Emosi yang tak terbendung membuat Wail merobek tirai plastik itu dan menggulungkan ke tubuhnya. Ia jungkir balik di atas lantai, menghentakkan kakinya, penuh amarah. Ia melemas dan terkapar pasrah. Para penonton pun diajak ikut mengamuk — merasakan emosi Wail dengan menyerang tubuhnya yang terbungkus oleh plastik pencemar lingkungan itu menggunakan kuas.
Interpretasi MetaTeater
“MetaTeater” ini nampaknya berhasil membawa dan melampaui sisi introvertku yang selama ini hanya berada di belakang layar sebagai subjek pasif. Dari awal hingga akhir pertunjukan, keberadaan diriku tidak lagi menjadi penonton, melainkan menjadi aktor yang berada di arena panggung bersama. Alih-alih berdiam diri duduk di atas kursi, aku justru menjadi sangat aktif, penuh dengan gerak ke sana dan ke mari. Mungkin, pertunjukkan ini adalah wujud nyata atas cita-cita Augusto Boal terhadap apa yang disebut teater partisipatoris.

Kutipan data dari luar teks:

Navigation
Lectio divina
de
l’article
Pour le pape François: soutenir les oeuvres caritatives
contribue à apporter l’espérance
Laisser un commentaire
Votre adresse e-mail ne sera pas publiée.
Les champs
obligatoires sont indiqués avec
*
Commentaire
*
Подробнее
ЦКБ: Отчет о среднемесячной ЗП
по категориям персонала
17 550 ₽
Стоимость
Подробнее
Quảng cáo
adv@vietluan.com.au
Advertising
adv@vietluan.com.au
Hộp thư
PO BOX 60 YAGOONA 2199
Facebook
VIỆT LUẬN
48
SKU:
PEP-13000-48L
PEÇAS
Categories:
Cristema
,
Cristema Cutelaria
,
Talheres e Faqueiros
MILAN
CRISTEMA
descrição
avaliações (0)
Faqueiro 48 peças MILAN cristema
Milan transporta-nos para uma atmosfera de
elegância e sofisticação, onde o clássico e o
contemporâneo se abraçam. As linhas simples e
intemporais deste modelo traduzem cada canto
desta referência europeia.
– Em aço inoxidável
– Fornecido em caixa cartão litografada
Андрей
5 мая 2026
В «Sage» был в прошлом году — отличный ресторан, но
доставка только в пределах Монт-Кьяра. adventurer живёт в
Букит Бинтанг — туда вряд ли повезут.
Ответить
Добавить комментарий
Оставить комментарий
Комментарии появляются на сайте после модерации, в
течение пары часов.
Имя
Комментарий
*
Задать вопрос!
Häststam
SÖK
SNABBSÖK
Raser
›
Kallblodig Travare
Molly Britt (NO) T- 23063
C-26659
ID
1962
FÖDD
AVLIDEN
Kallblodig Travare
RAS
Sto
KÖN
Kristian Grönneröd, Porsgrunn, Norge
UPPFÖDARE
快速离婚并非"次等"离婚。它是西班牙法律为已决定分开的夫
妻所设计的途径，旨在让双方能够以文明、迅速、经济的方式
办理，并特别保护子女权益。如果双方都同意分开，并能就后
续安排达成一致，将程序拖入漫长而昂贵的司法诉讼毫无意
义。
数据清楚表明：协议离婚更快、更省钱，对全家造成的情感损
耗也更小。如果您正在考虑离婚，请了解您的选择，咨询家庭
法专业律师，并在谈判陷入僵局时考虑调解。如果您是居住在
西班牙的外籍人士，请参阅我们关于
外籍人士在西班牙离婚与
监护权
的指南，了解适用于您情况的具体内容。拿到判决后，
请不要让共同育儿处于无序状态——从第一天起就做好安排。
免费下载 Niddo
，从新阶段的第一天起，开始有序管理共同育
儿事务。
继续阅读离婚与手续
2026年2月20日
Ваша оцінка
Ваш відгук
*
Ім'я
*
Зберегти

Sepanjang pementasan, pikiranku terus-menerus dihantui rasa penasaran. Mengapa “MetaTeater” ini menggunakan plastik sebagai aktor dalam pementasannya? Jangan-jangan, aktor utamanya bukanlah manusia, melainkan plastik itu sendiri? Bagaimana jika ternyata plastik itu adalah aktor yang justru ingin berbicara lebih besar daripada Eko, Nida, Wail, dan Wanggi? Lantas, mengapa plastik itu berbicara? Pesan apa yang ingin plastik itu sampaikan kepada kita?

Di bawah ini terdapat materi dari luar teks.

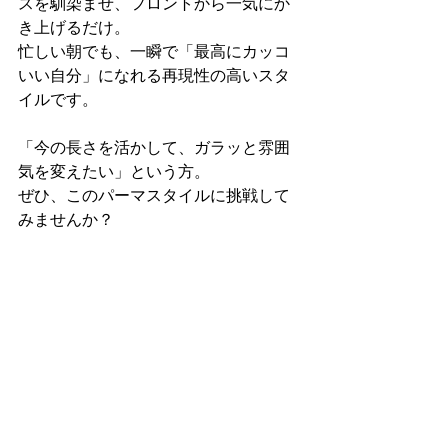
スを馴染ませ、フロントから一気にか
き上げるだけ。
忙しい朝でも、一瞬で「最高にカッコ
いい自分」になれる再現性の高いスタ
イルです。
「今の長さを活かして、ガラッと雰囲
気を変えたい」という方。
ぜひ、このパーマスタイルに挑戦して
みませんか？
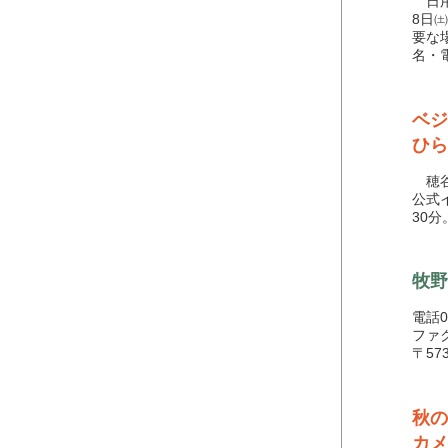
日用
8日
要な
名・
ベジ
ひら
穂谷
公式イ
30
牧野
電話05
ファク
〒57
秋
カメ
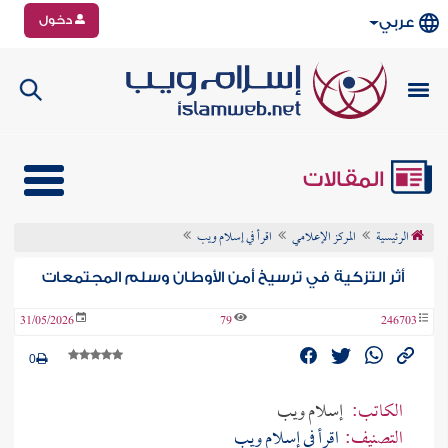
دخول
عربي
المقالات
الرئيسية
المركز الإعلامي
اقرأ في إسلام ويب
أثر التزكية في ترسيخ أمن الأوطان وسلم المجتمعات
31/05/2026
79
246703
0
الكاتب:
إسلام ويب
التصنيف:
اقرأ في إسلام ويب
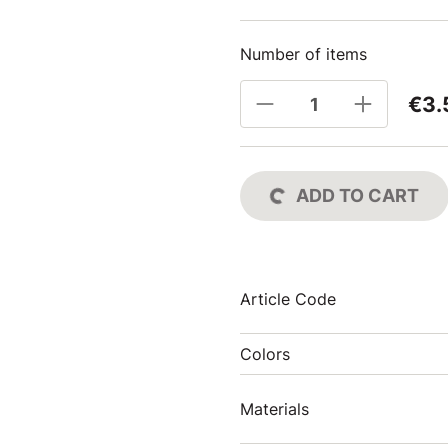
Number of items
€3.
ADD TO CART
Article Code
Colors
Materials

Sepertinya, plastik itu ingin berbicara tentang para penguasa plastik yang rakus dan mendominasi kekerasan ekologis di bumi. Plastik yang melilit tubuh Wail dengan posisi telanjang, seakan memanifestasikan tubuh-tubuh kaum tertindas yang mulutnya dibekap dengan uang suap. Dibekap oleh mereka yang bekerjasama dengan “tikus-tikus berdasi”.
Bagaimana penguasa membayar para pekerja dengan upah yang jauh di bawah kata layak, menyuap izin kelayakan AMDAL (Analisis Mengenai Dampak Lingkungan), mencemari sungai dengan apa yang disebut “microplastic”, dan merusak ekosistem di dalamnya.
Pada akhir pementasan, alunan harmonika yang kudengar mengingatkanku pada seekor penyu. Apakah nada sedih itu adalah lagu mengheningkan cipta untuk seekor penyu, dengan darah dan sedotan plastik yang menancap di hidungnya?